Doch wer waren diese „Reitenden Jäger“? 1740 hatte Friedrich der II. von Preußen, der später der Große genannt wurde, das Königlich Preußische Reitende Feldjäger-Corps gegründet (eine Eliteeinheit). Es setzte sich aus Förstern zusammen, die für ihn Kurierdienst leisteten oder auch für besondere Zwecke beider Armee standen. Nachdem Wilhelm II (1859-1941) als Deutscher Kaiser und König von Preußen 1918 abgedankt hatte, wurde 1919 das Reitende Feldjäger-Corps aufgelöst. Die langwährende Tradition sollte jedoch in der „Akademischen Feldjäger-Gesellschaft“ weiterleben, die von den aus dem Krieg heimkehrenden Feldjägern gegründet wurde. Es war dies eine studentische Verbindung der damaligen preußischen Forstakademien, die auch heute noch aktiv ist.

Rudolf Müllers, einer aufrechten, liebenswürdigen, der Kunst und der Natur gleichermaßen aufgeschlossenen Persönlichkeit mit Ausstrahlung, werden in diesem Jahr – anläßlich seines 100. Geburtstages – die wenigen noch lebenden Freunde und die noch zahlreichen Schüler und Verehrer mit Hochachtung gedenken als des unvergeßlichen Nestors der deutschen Forstwirtschaft.

Weitere Werke: Die Aufforstung der Wanderdünen in der Oberförsterei Grünhaus und ihre Erfolge.
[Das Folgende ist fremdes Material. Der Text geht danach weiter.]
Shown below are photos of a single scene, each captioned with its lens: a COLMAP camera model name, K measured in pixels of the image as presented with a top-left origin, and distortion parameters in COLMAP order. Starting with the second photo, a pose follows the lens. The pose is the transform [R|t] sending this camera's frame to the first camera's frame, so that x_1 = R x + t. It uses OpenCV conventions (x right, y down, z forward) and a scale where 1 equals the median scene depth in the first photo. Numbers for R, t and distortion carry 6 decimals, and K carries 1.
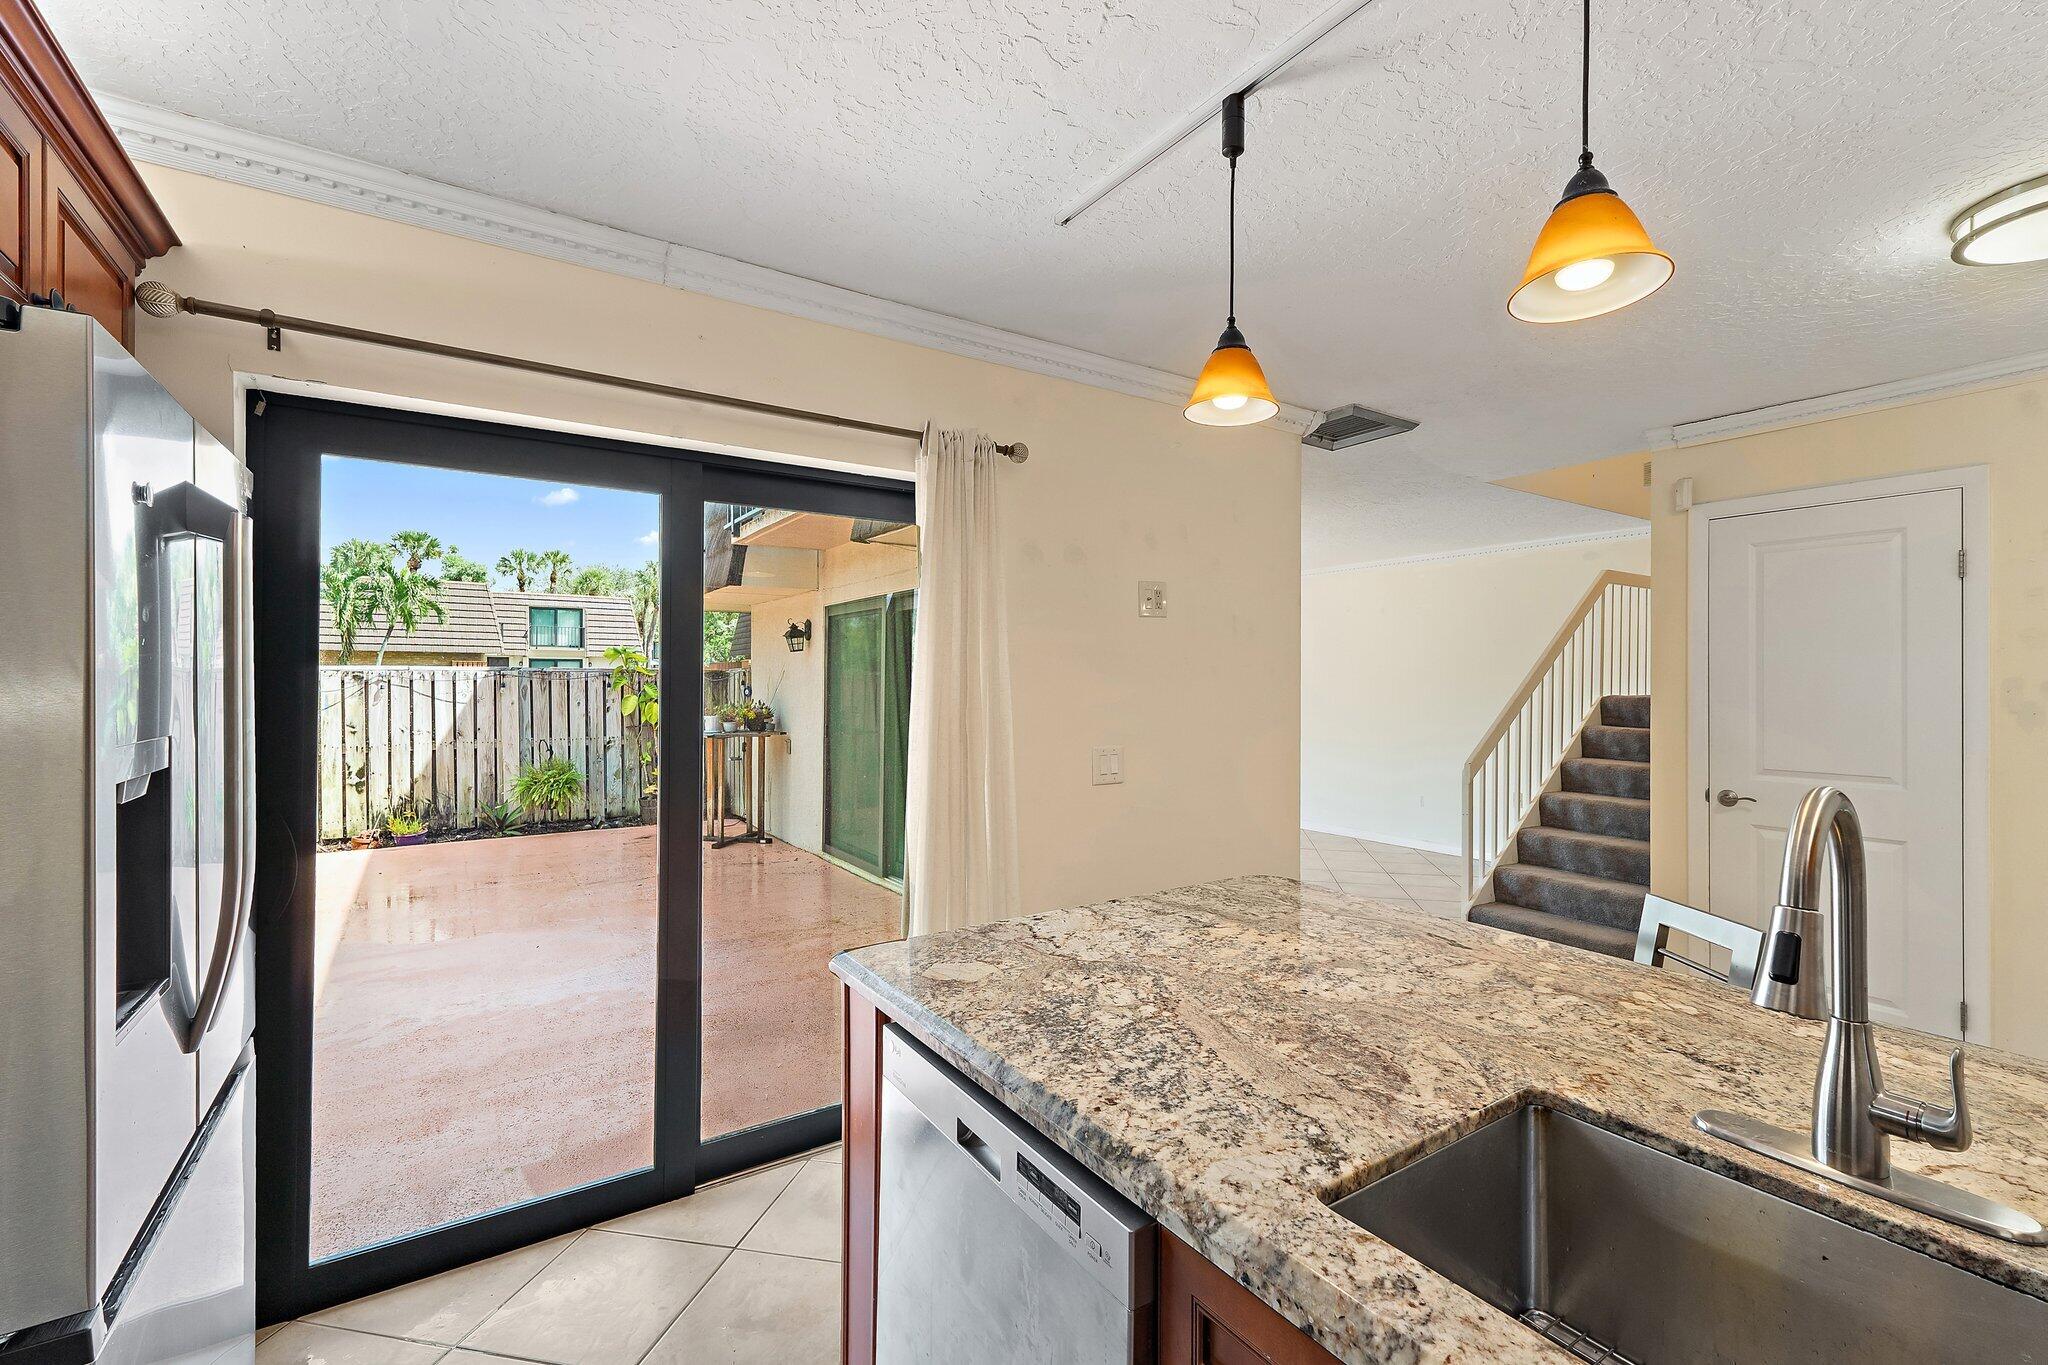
lens RADIAL K [[902.3, 0, 1036.3], [0, 902.3, 689.5], [0, 0, 1]] dist [0.000184, -0.000008]
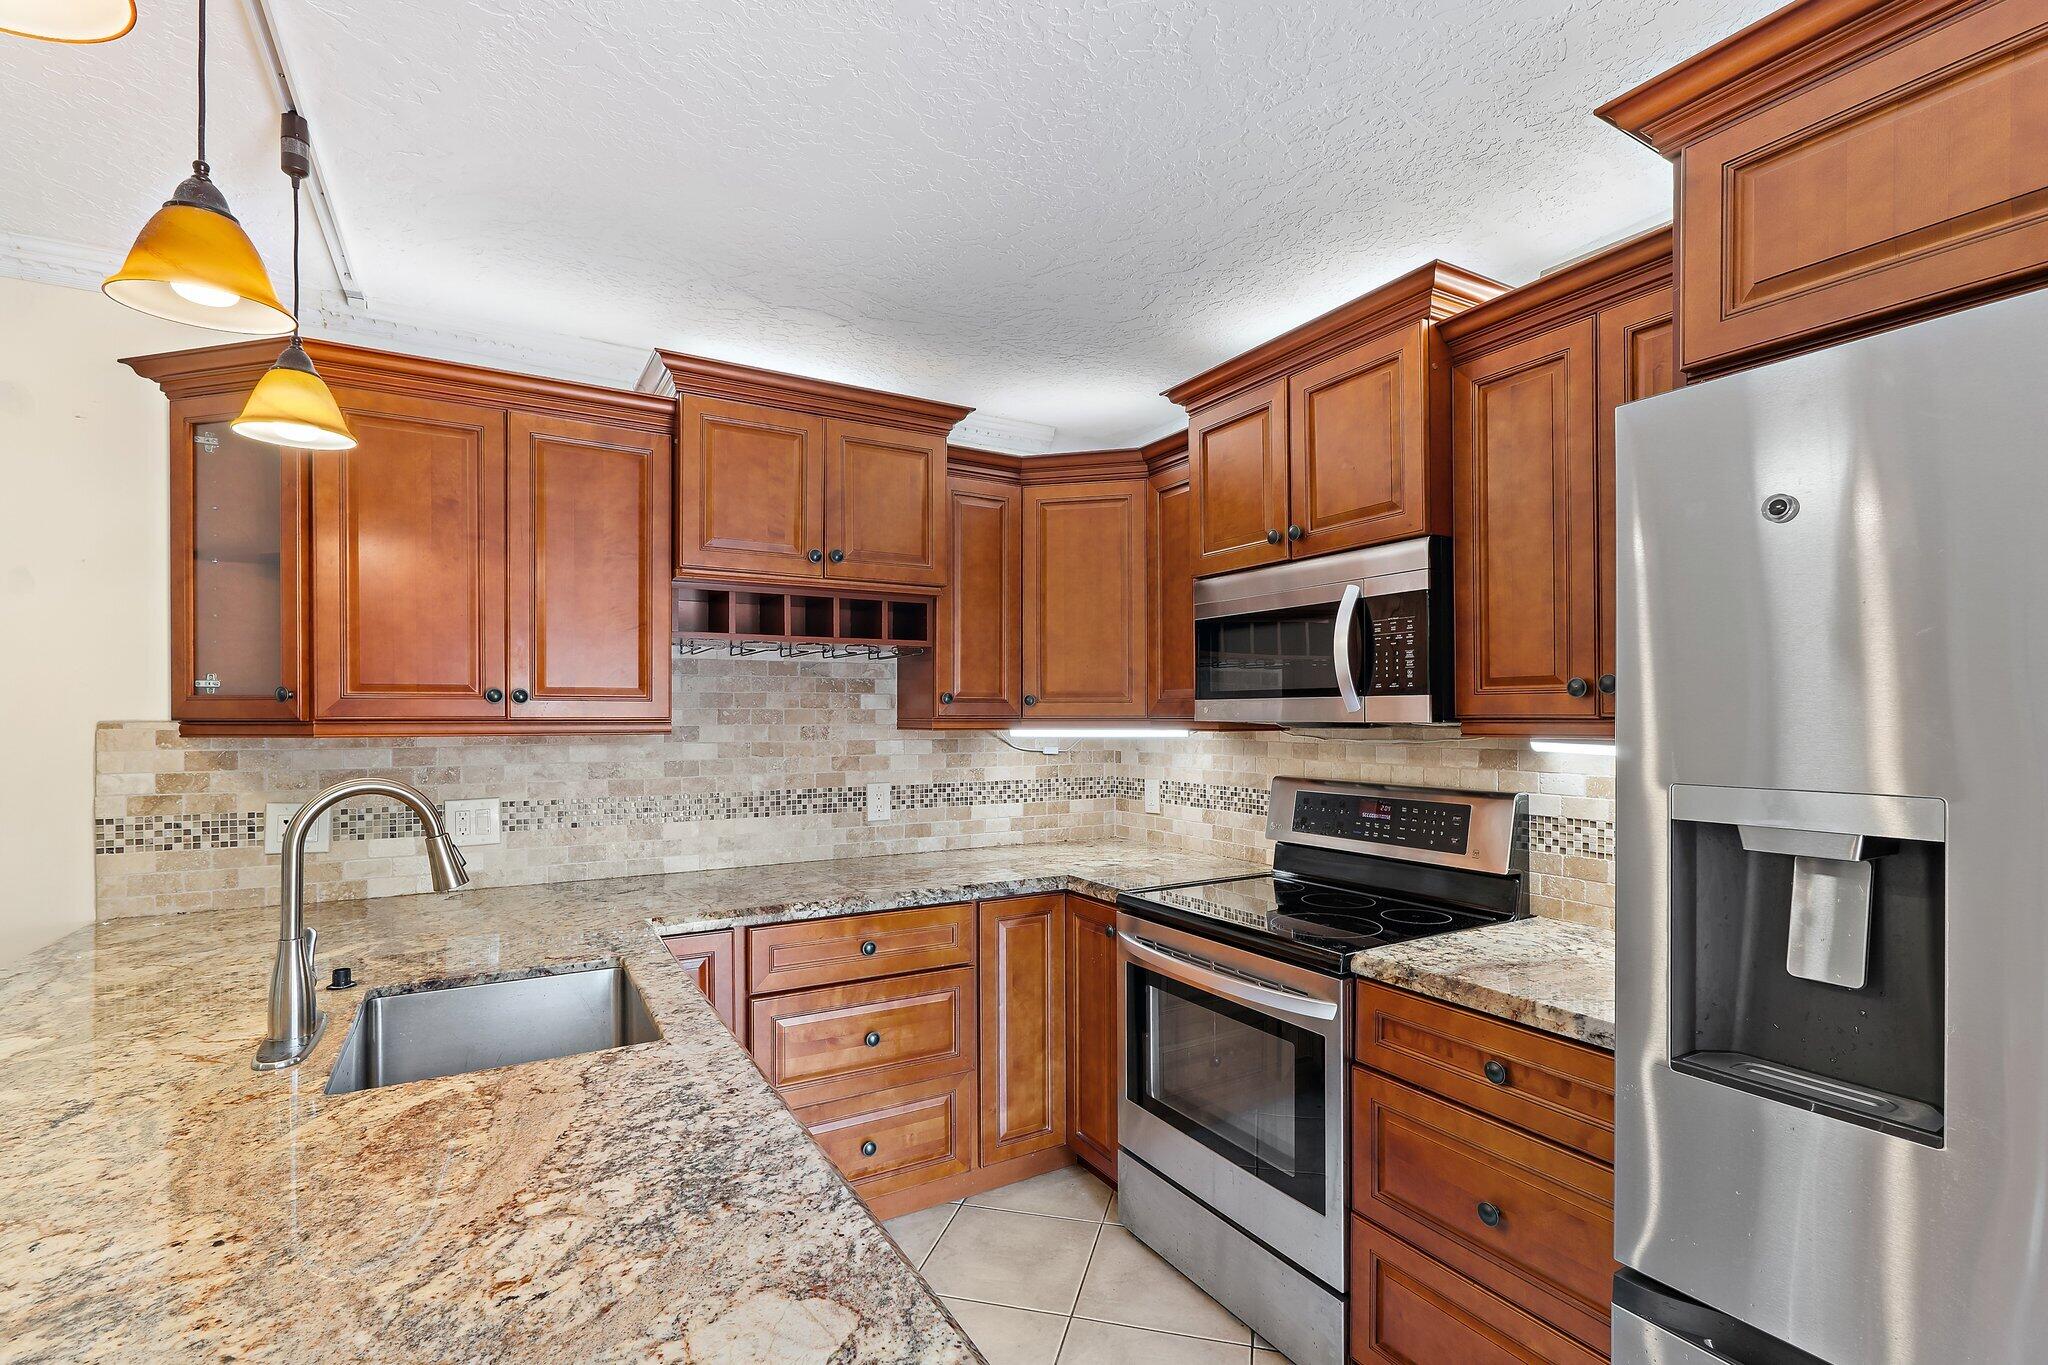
lens RADIAL K [[904.3, 0, 1037.9], [0, 904.3, 711.4], [0, 0, 1]] dist [-0.001533, -0.000047]
pose [[-0.998868, -0.004189, 0.047387, -0.247199], [-0.004098, 0.999990, 0.002017, -0.011952], [-0.047395, 0.001821, -0.998875, 1.495590]]
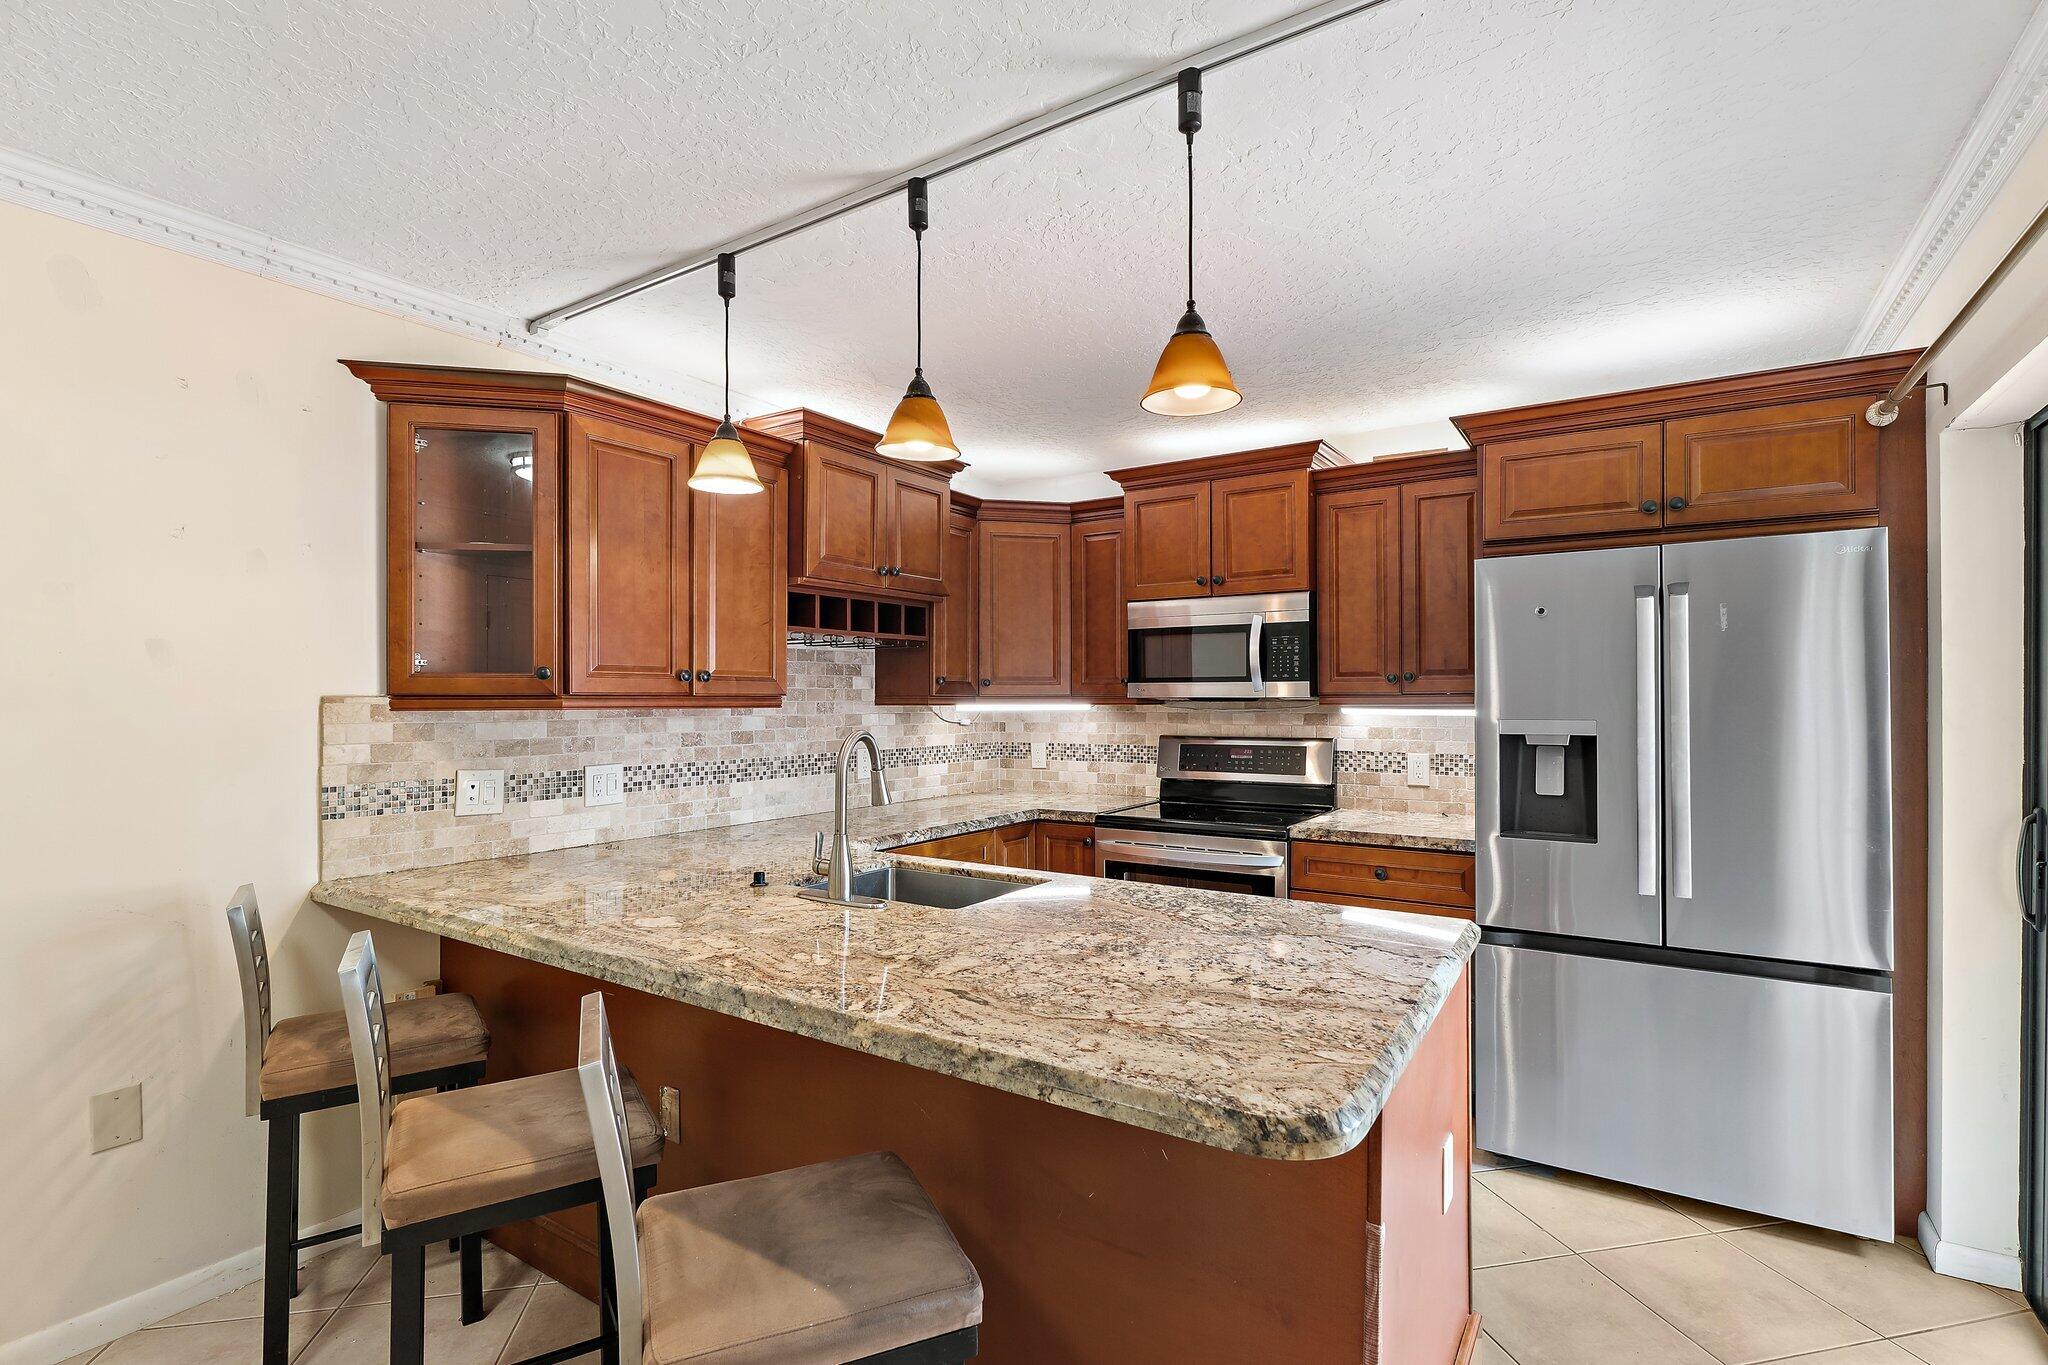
lens RADIAL K [[902.3, 0, 1036.3], [0, 902.3, 689.5], [0, 0, 1]] dist [0.000184, -0.000008]
pose [[-0.922840, -0.008231, -0.385096, 0.817439], [-0.006237, 0.999960, -0.006427, 0.004645], [0.385133, -0.003529, -0.922854, 2.034691]]
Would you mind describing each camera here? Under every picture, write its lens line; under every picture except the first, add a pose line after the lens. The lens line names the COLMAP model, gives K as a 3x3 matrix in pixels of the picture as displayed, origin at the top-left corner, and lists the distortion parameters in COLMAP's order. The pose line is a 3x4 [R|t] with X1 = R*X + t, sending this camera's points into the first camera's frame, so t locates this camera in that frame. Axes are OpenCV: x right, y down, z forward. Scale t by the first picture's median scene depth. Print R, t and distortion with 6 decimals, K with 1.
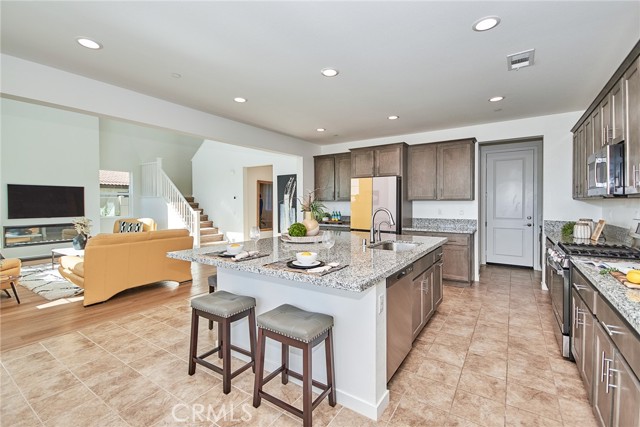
lens RADIAL K [[282.0, 0, 320.3], [0, 282.0, 206.7], [0, 0, 1]] dist [0.015699, -0.007564]
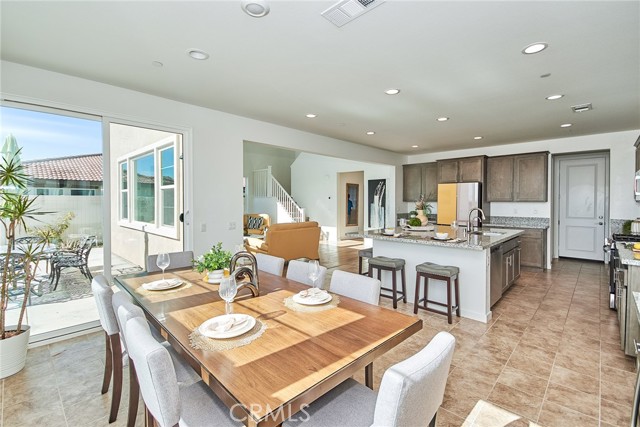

Zeitschr. f. Forst- u. Jagdw., Okt. 1927. – Verteidigung der nationalen Forstwirtschaft. Der Deutsche Forstwirt 30, 31, 32 / 1932. – Pinus strobus rediviva. Forstarchiv 15, 1936, S. 253. – Einige neuere Arbeiten aus dem Gebiet der Forsteinrichtung. Forstarchiv 11, 1937, S. 181. – Die Weymouthskiefer früher und heute. Mitt. DLG 1937. – Forstwirtschaftlicher Fünfjahresplan in Rumänien. Forstarchiv 16, 1940, S. 131.

Lit.: Baier, H.: Deportarea etnicilor germani din Romania in Uniunea Sovietica 1945 [Die Deportation der Deutschen aus Rumänien in die Sowjetunion 1945]. Hermannstadt 1994, 128 S. – Dohna, F. Graf zu: Nachruf für Dr. Rudolf Müller. Feldjägerblatt 2, 1995, S. 18-19. – Fröhlich, H.J.: Rudolf Müller – 70jährig. Forstarchiv, 1968, S. 43-45. – Fröhlich, H.J.: Landforstmeister i.R. Dr. Rudolf Müller 70 Jahre. Die Holzzucht 1968, S. 16. – Gussone, H.A.: 250 Jahre Reidender Feldjäger-Corps. Forst und Holz 1990, S. 717. – Gussone, H.A.: Dr. Rudolf Müller gestorben. Forst und Holz, 1995, S. 509. – Landwehr von Pragenau, K.: Die Familie Landwehr von Pragenau. Eine historisch-genealogische Dokumentation und Chronologie. Selbstverlag, Regensburg 1972, 90 S. – Röhrig, E.: Landforstmeister i.R. Dr. Rudolf Müller – 90 Jahre alt. Forst und Holz 43, 12, 1988, S. 43. – Rösler, R.: Nestor der deutschen Forstwissenschaft. Rudolf Müller (1898-1995), ehemaliger Forstattaché in Rumänien, verstarb voriges Jahr in Bad Heilbrunn. Siebenbürgische Zeitung, München 46, 1, 1996.